The principal legislative focus this week from the FEHBlog’s standpoint is H.R. 4213, the American Jobs and Closing Tax Loopholes Act of 2010. Last Thursday, the Chairmen of the Senate Finance and House Ways and Means Committees released a set of mutually acceptable changes to this bill. The House Rules Committee takes up the bill tomorrow.
The revised bill will extend the COBRA / TCC subsidy program through the end of 2010. Absent this amendment, the program will sunset on May 31. The current Labor Department model COBRA notices are available here.
The revised bill also would address the 21% cut in Medicare Part B reimbursement to physicians that will occur on June 1, 2010, under the statutory sustainable growth rate (SGR) formula absent Congressional action. The bill would provide a fix through the end of 2013. The Politico reports that
Under the [SGR] changes, physicians would get a 1.3 percent raise this year and an additional 1 percent raise in 2011. In 2012 and 2013, primary care and preventive services doctors would get an additional raise equal to the gross domestic product at the time plus 2 percent. Other doctors would get a raise of GDP plus 1 percent.
Politico points out that this would be the first time that the SGR formula would distinguish between primary care providers and specialists. Modern Healthcare adds “But the formula backtracks to current law in 2014, setting physicians up with a possible 27% cut, according to one healthcare lobbyist.” Federal budget issues, e.g., the eye popping impact of repealing the SGR formula, complicate the creation of a permanent fix.

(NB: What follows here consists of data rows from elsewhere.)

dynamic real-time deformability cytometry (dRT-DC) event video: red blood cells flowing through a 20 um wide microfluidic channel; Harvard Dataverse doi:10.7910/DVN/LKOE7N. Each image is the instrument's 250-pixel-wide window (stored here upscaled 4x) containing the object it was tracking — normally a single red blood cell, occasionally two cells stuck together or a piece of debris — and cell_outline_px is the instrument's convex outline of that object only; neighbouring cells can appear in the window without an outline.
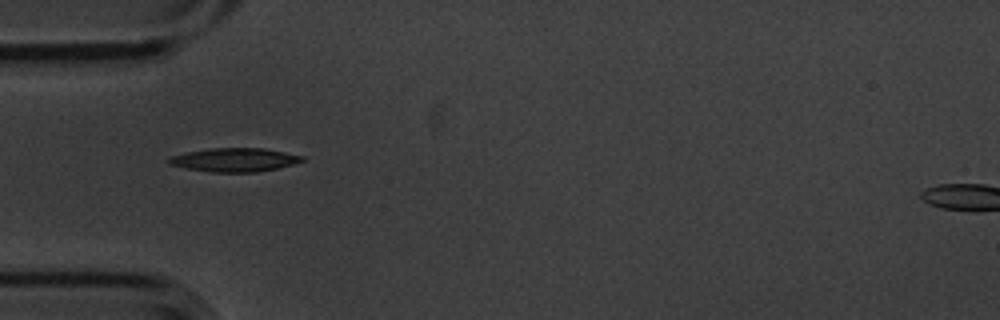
{"species": "common noctule bat (a hibernating species)", "species_latin": "Nyctalus noctula", "temperature_condition": "cold", "stored_images_in_passage": 10, "camera_frame_rate_fps": 3000, "um_per_image_px": 0.085, "animal": {"sex": "male", "body_mass_g": 20.1, "forearm_length_mm": 53.5}, "frame": {"image": 1, "passage_image": 2, "time_ms": 0.333, "image_size_px": [1000, 320], "cell_outline_px": [[304, 160], [292, 164], [276, 168], [256, 172], [212, 172], [188, 168], [168, 164], [164, 160], [172, 156], [184, 152], [208, 148], [264, 148], [304, 156]], "centroid_in_image_um": [19.88, 13.57], "position_along_channel_um": 65.1, "area_um2": 18.32}}
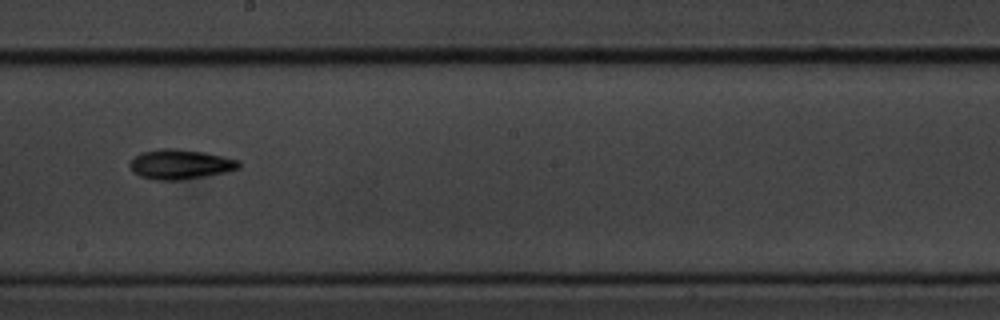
{"frame": {"image": 2, "passage_image": 6, "time_ms": 1.667, "image_size_px": [1000, 320], "cell_outline_px": [[240, 168], [224, 172], [204, 176], [180, 180], [156, 180], [140, 176], [132, 172], [128, 164], [140, 152], [160, 148], [172, 148], [204, 152], [240, 160]], "centroid_in_image_um": [15.29, 13.96], "position_along_channel_um": 232.9, "area_um2": 18.9}}
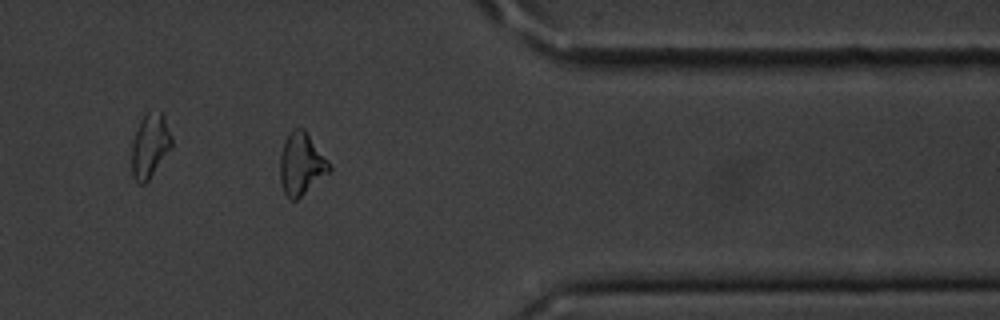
{"frame": {"image": 3, "passage_image": 10, "time_ms": 3.0, "image_size_px": [1000, 320], "cell_outline_px": [[332, 168], [328, 172], [296, 200], [288, 200], [284, 192], [280, 180], [280, 156], [284, 144], [288, 136], [296, 128], [304, 128], [328, 160]], "centroid_in_image_um": [25.6, 13.95], "position_along_channel_um": 385.8, "area_um2": 17.4}}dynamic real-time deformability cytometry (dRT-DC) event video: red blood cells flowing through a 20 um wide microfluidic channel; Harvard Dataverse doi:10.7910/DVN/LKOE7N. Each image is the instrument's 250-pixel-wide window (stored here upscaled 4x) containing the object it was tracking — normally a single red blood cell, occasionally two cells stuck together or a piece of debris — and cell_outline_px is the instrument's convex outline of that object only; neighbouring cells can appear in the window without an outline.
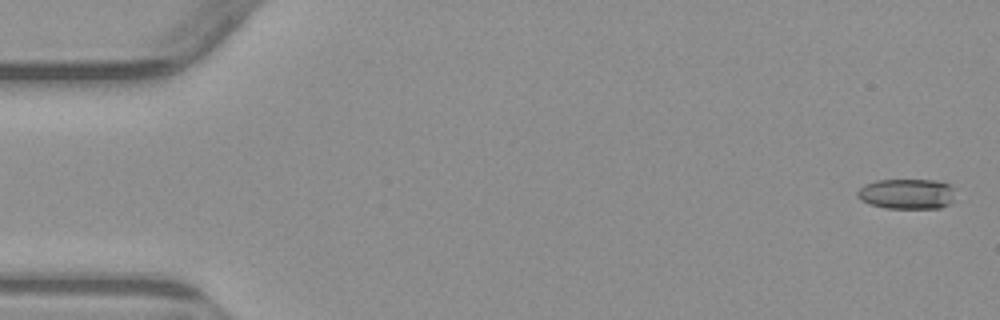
{"species": "common noctule bat (a hibernating species)", "species_latin": "Nyctalus noctula", "temperature_condition": "warm", "stored_images_in_passage": 5, "camera_frame_rate_fps": 3000, "um_per_image_px": 0.085, "animal": {"sex": "male", "body_mass_g": 23.1, "forearm_length_mm": 52.7}, "frame": {"image": 1, "passage_image": 1, "time_ms": 0.0, "image_size_px": [1000, 320], "cell_outline_px": [[952, 200], [948, 204], [940, 208], [884, 208], [868, 204], [860, 200], [856, 196], [856, 192], [864, 184], [876, 180], [940, 180], [948, 184], [952, 188]], "centroid_in_image_um": [77.02, 16.48], "position_along_channel_um": 8.0, "area_um2": 17.34}}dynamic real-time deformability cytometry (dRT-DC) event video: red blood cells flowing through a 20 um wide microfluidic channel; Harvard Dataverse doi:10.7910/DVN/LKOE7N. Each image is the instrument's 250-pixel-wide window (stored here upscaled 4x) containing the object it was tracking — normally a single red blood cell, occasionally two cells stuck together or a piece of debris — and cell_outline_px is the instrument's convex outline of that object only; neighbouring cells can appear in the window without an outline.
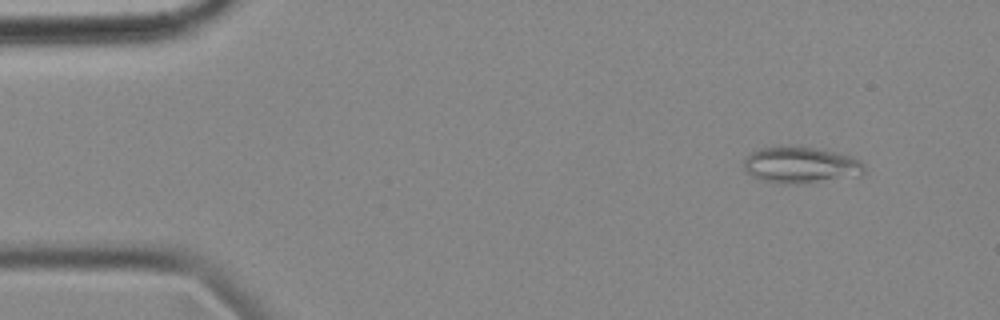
{"species": "common noctule bat (a hibernating species)", "species_latin": "Nyctalus noctula", "temperature_condition": "cold", "stored_images_in_passage": 52, "camera_frame_rate_fps": 3000, "um_per_image_px": 0.085, "animal": {"sex": "female", "body_mass_g": 18.4}, "frame": {"image": 1, "passage_image": 1, "time_ms": 0.0, "image_size_px": [1000, 320], "cell_outline_px": [[868, 172], [860, 176], [816, 180], [760, 180], [744, 172], [744, 160], [752, 152], [760, 148], [812, 148], [852, 156], [860, 160], [864, 164]], "centroid_in_image_um": [68.12, 14.0], "position_along_channel_um": 16.9, "area_um2": 23.93}}
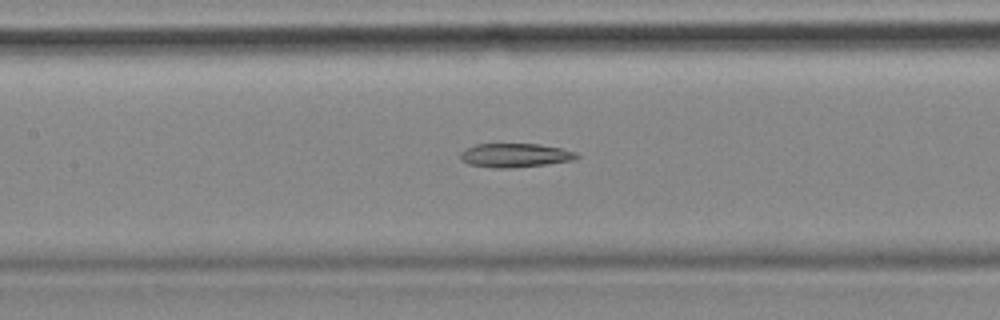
{"frame": {"image": 2, "passage_image": 21, "time_ms": 6.667, "image_size_px": [1000, 320], "cell_outline_px": [[580, 156], [576, 160], [516, 168], [492, 168], [468, 164], [460, 160], [460, 152], [476, 144], [540, 144], [560, 148], [576, 152]], "centroid_in_image_um": [43.79, 13.21], "position_along_channel_um": 163.6, "area_um2": 16.36}}
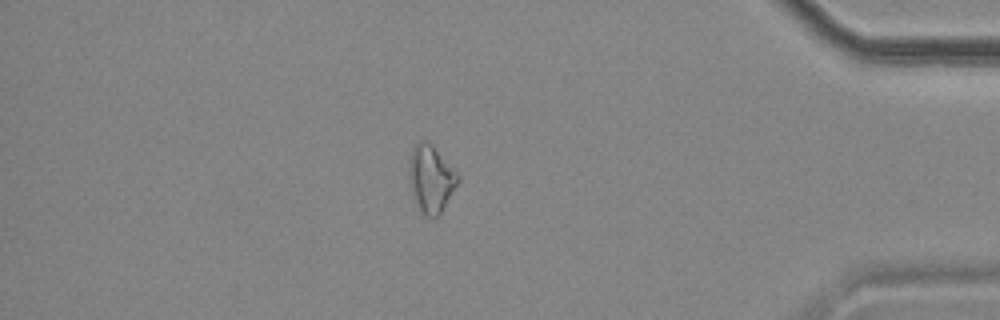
{"frame": {"image": 3, "passage_image": 44, "time_ms": 14.333, "image_size_px": [1000, 320], "cell_outline_px": [[460, 180], [436, 220], [432, 220], [424, 216], [412, 200], [408, 172], [412, 148], [420, 140], [428, 140], [432, 144], [460, 176]], "centroid_in_image_um": [36.61, 15.24], "position_along_channel_um": 398.6, "area_um2": 19.54}}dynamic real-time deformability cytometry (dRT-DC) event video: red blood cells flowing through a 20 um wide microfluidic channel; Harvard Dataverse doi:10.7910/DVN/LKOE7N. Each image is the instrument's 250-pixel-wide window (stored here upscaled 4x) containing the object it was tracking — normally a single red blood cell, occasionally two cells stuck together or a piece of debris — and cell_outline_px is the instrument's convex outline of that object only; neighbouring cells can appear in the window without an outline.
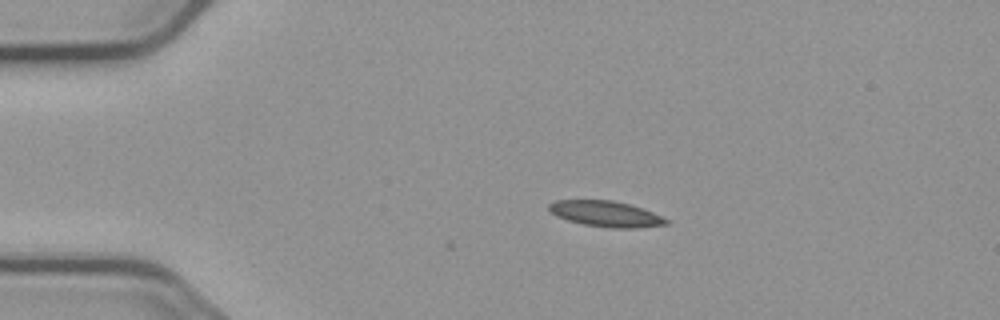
{"species": "common noctule bat (a hibernating species)", "species_latin": "Nyctalus noctula", "temperature_condition": "cold", "stored_images_in_passage": 3, "camera_frame_rate_fps": 3000, "um_per_image_px": 0.085, "animal": {"sex": "male", "body_mass_g": 23.1, "forearm_length_mm": 52.7}, "frame": {"image": 1, "passage_image": 3, "time_ms": 0.667, "image_size_px": [1000, 320], "cell_outline_px": [[668, 224], [636, 228], [612, 228], [584, 224], [568, 220], [556, 216], [548, 208], [548, 204], [556, 200], [612, 200], [644, 208], [668, 220]], "centroid_in_image_um": [51.49, 18.17], "position_along_channel_um": 33.5, "area_um2": 17.46}}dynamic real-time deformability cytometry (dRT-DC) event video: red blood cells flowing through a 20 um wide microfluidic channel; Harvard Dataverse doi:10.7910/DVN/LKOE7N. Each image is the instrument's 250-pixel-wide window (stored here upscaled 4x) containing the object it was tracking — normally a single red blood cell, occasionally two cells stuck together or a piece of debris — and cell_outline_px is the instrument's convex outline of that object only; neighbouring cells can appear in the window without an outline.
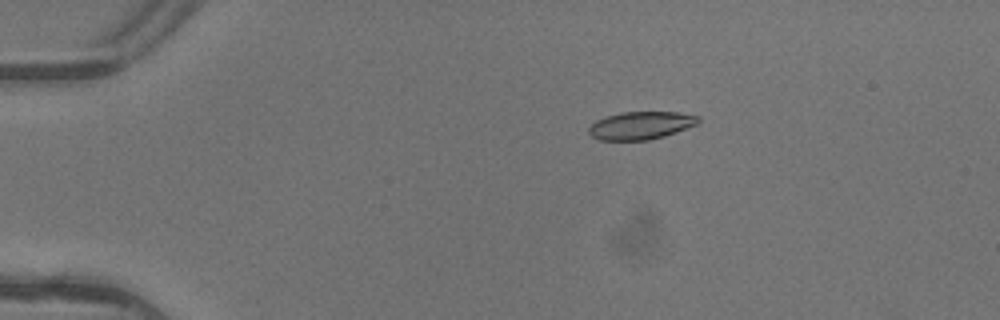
{"species": "common noctule bat (a hibernating species)", "species_latin": "Nyctalus noctula", "temperature_condition": "warm", "stored_images_in_passage": 3, "camera_frame_rate_fps": 3000, "um_per_image_px": 0.085, "animal": {"sex": "female"}, "frame": {"image": 1, "passage_image": 2, "time_ms": 0.333, "image_size_px": [1000, 320], "cell_outline_px": [[700, 120], [696, 124], [676, 132], [664, 136], [648, 140], [600, 140], [592, 136], [588, 132], [588, 128], [596, 120], [604, 116], [620, 112], [676, 112], [700, 116]], "centroid_in_image_um": [54.44, 10.65], "position_along_channel_um": 30.6, "area_um2": 17.74}}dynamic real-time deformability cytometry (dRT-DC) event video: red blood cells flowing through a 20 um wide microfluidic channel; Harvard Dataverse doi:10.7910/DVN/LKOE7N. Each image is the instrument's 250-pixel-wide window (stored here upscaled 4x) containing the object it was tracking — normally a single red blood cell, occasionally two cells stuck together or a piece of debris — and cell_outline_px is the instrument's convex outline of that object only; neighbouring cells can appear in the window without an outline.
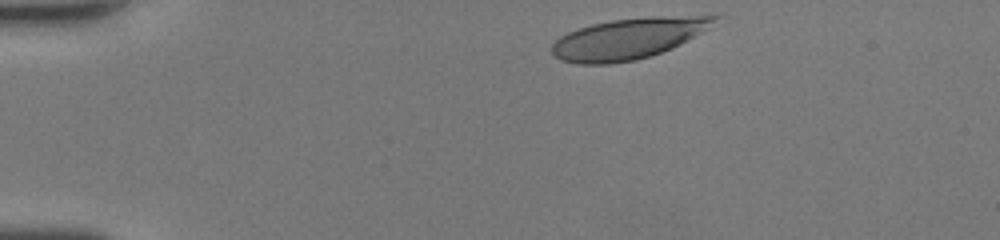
{"species": "human", "species_latin": "Homo sapiens", "temperature_condition": "room temperature", "stored_images_in_passage": 32, "camera_frame_rate_fps": 3000, "um_per_image_px": 0.085, "donor": {"sex": "female"}, "frame": {"image": 1, "passage_image": 1, "time_ms": 0.0, "image_size_px": [1000, 240], "cell_outline_px": [[720, 16], [712, 28], [672, 48], [636, 60], [608, 64], [576, 64], [560, 60], [552, 52], [552, 44], [560, 36], [568, 32], [592, 24], [612, 20], [648, 16]], "centroid_in_image_um": [53.42, 3.27], "position_along_channel_um": 31.6, "area_um2": 38.73}}
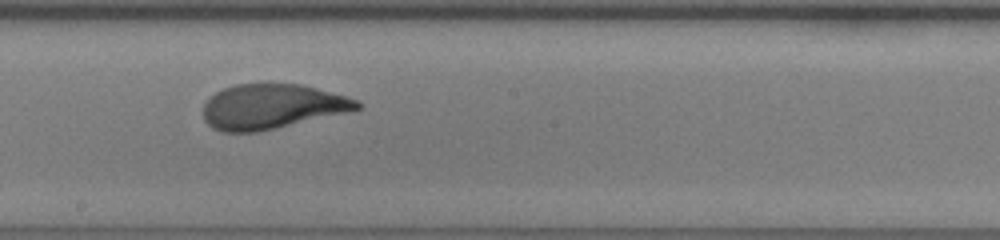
{"frame": {"image": 2, "passage_image": 19, "time_ms": 6.0, "image_size_px": [1000, 240], "cell_outline_px": [[360, 108], [344, 112], [276, 128], [256, 132], [220, 132], [212, 128], [204, 120], [204, 104], [216, 92], [224, 88], [236, 84], [300, 84], [316, 88], [344, 96], [356, 100], [360, 104]], "centroid_in_image_um": [23.04, 9.06], "position_along_channel_um": 225.2, "area_um2": 39.48}}
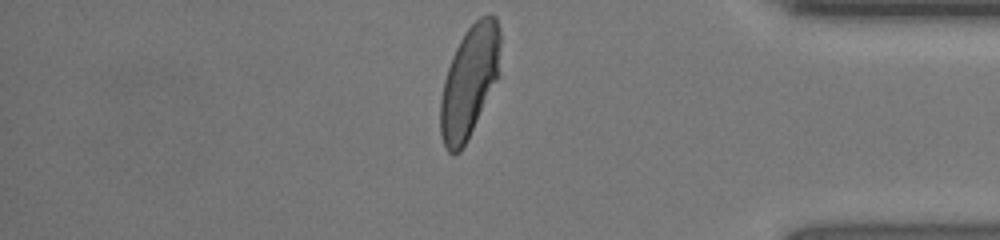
{"frame": {"image": 3, "passage_image": 32, "time_ms": 10.333, "image_size_px": [1000, 240], "cell_outline_px": [[500, 76], [460, 152], [448, 152], [444, 148], [440, 132], [440, 100], [444, 80], [452, 56], [464, 32], [480, 16], [496, 16], [500, 32]], "centroid_in_image_um": [39.91, 6.92], "position_along_channel_um": 395.3, "area_um2": 38.84}, "authors_computed_cell_mechanics": {"area_um2": 40.7779, "velocity_mm_per_s": 4.4283, "shape_relaxation_time_tau1_ms": 4.1692, "shape_relaxation_time_tau2_ms": 0.6521, "deformation_change_tau1": 0.2334, "deformation_change_tau2": 0.0792}}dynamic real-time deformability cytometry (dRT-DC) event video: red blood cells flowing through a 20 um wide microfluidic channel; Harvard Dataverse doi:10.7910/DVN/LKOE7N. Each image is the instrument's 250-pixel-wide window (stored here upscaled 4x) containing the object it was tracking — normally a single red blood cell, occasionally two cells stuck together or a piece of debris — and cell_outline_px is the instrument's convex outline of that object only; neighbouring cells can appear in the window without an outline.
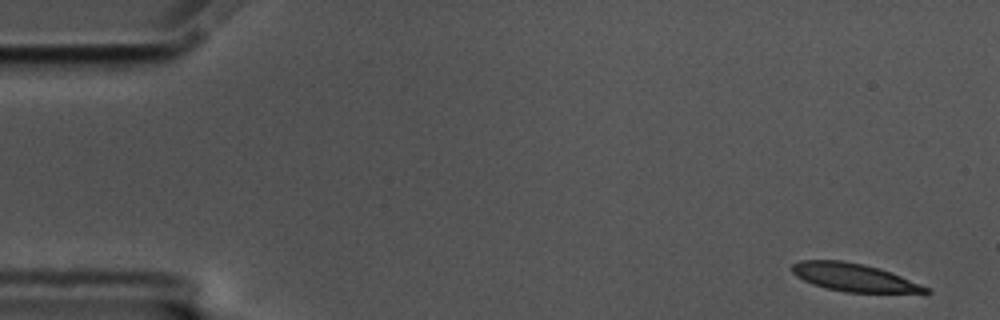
{"species": "common noctule bat (a hibernating species)", "species_latin": "Nyctalus noctula", "temperature_condition": "cold", "stored_images_in_passage": 56, "camera_frame_rate_fps": 3000, "um_per_image_px": 0.085, "animal": {"sex": "male", "body_mass_g": 17.5, "forearm_length_mm": 52.3}, "frame": {"image": 1, "passage_image": 1, "time_ms": 0.0, "image_size_px": [1000, 320], "cell_outline_px": [[932, 292], [928, 296], [844, 292], [812, 284], [796, 276], [792, 272], [792, 264], [800, 260], [840, 260], [864, 264], [880, 268], [920, 284], [928, 288]], "centroid_in_image_um": [72.75, 23.64], "position_along_channel_um": 12.2, "area_um2": 22.66}}
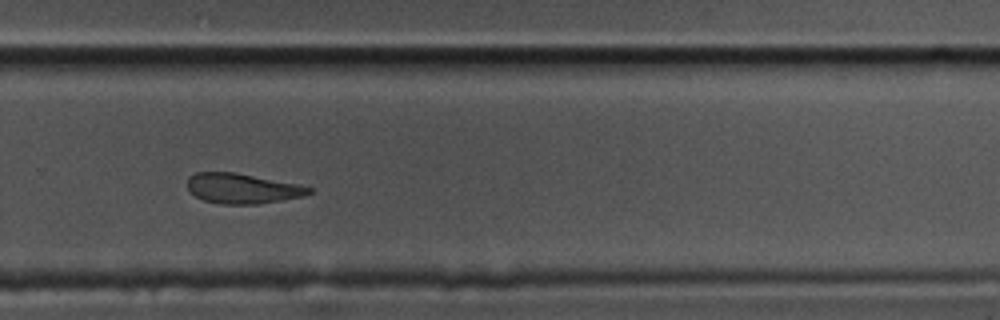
{"frame": {"image": 2, "passage_image": 37, "time_ms": 12.0, "image_size_px": [1000, 320], "cell_outline_px": [[312, 192], [304, 196], [256, 204], [224, 204], [204, 200], [196, 196], [188, 188], [188, 176], [196, 172], [236, 172], [300, 184], [312, 188]], "centroid_in_image_um": [20.62, 16.0], "position_along_channel_um": 309.2, "area_um2": 21.27}}
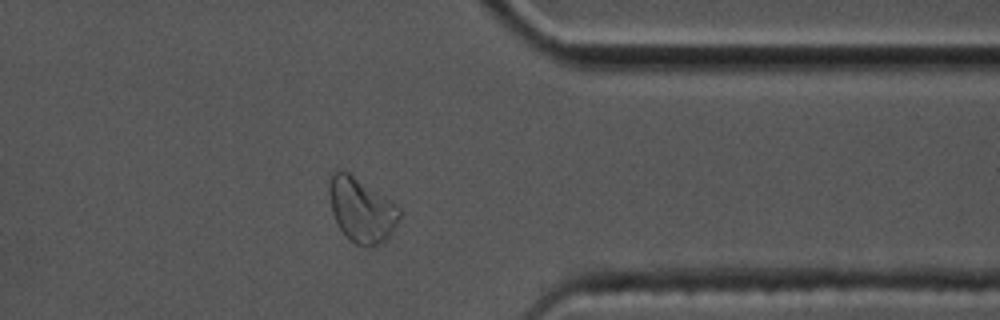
{"frame": {"image": 3, "passage_image": 44, "time_ms": 14.333, "image_size_px": [1000, 320], "cell_outline_px": [[400, 216], [392, 232], [384, 240], [372, 248], [356, 244], [348, 240], [344, 236], [332, 212], [328, 192], [328, 184], [332, 172], [340, 168], [344, 168], [384, 196], [400, 208]], "centroid_in_image_um": [30.68, 17.82], "position_along_channel_um": 380.7, "area_um2": 26.53}, "authors_computed_cell_mechanics": {"area_um2": 23.12, "velocity_mm_per_s": 3.4722, "shape_relaxation_time_tau1_ms": 6.8883, "shape_relaxation_time_tau2_ms": 6.3087, "deformation_change_tau1": 0.1578, "deformation_change_tau2": 0.1178}}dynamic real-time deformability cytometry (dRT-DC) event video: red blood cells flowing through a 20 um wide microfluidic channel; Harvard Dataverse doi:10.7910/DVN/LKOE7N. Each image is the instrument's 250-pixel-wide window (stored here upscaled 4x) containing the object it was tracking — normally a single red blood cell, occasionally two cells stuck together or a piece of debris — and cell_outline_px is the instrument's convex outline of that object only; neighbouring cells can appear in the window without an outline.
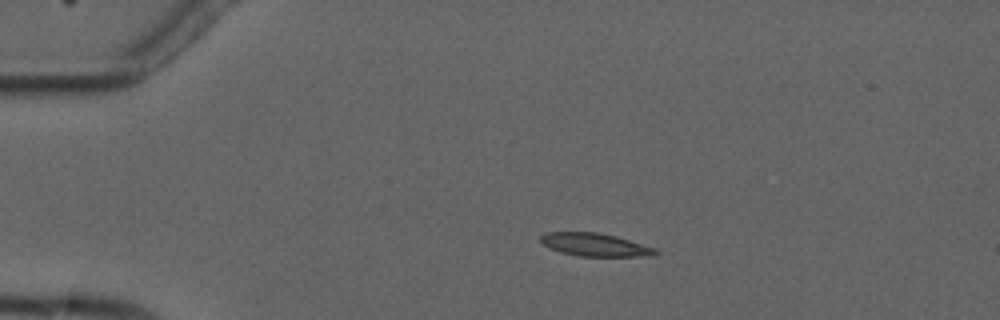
{"species": "common noctule bat (a hibernating species)", "species_latin": "Nyctalus noctula", "temperature_condition": "cold", "stored_images_in_passage": 4, "camera_frame_rate_fps": 3000, "um_per_image_px": 0.085, "animal": {"sex": "male", "forearm_length_mm": 52.5}, "frame": {"image": 1, "passage_image": 2, "time_ms": 1.333, "image_size_px": [1000, 320], "cell_outline_px": [[660, 252], [656, 256], [580, 256], [560, 252], [548, 248], [540, 240], [540, 236], [548, 232], [596, 232], [616, 236], [656, 248]], "centroid_in_image_um": [50.6, 20.81], "position_along_channel_um": 34.4, "area_um2": 15.43}}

Not all is well with the healthcare provider community. According to Modern Healthcare, the American Hospital Association is objecting to a provision in the bill that would modify “a Medicare policy known as the ’72-hour rule’, amounting to about a $4.5 billion hit to the hospital sector.”
A colleague called my attention to the fact that a May 11, Congressional Budget Office letter to Congress discussing the costs of implementing PPACA/the Affordable Care Act notes that
Costs to HHS, especially the Centers for Medicare and Medicaid Services, and the Office of Personnel Management for implementing the changes in Medicare, Medicaid, and the Children’s Health Insurance Program, as well as certain reforms to the private insurance market. CBO expects that those costs will probably total at least $5 billion to $10 billion over 10 years.
The private insurance market reforms referenced in this quote certainly include the multistate plans contracts that OPM will negotiate for insertion into PPACA’s state based heath insurance exchanges under PPACA Section 1334.
On Wednesday, the House Armed Services Committee approved the Fiscal Year 2011 Defense Authorization bill HR 5136). According to Govexec.com, one of the bill’s provisions would increase the TRICARE maximum dependent child eligibility age from 24 to 26. The Committee summary of the bill states
Earlier this year, the President signed into law a bill to overhaul America’s health care system. Because TRICARE is already such a good program, it already would have met all of the minimum requirements of health care reform. However, Congressional leadership made and kept a promise to ensure that TRICARE was not impacted in any way by the health reform bill. Unfortunately, this means that TRICARE beneficiaries are not currently able to extend health coverage to their adult dependent children up to age 26 like the rest of the country. To make sure that TRICARE beneficiaries can enjoy this same opportunity, this year’s NDAA includes language from legislation introduced by Congressman Martin Heinrich (D‐N.M.) to allow TRICARE beneficiaries to extend coverage to their dependent children until age 26, the same benefit that was afforded to individuals with private insurance policies under the new health care law.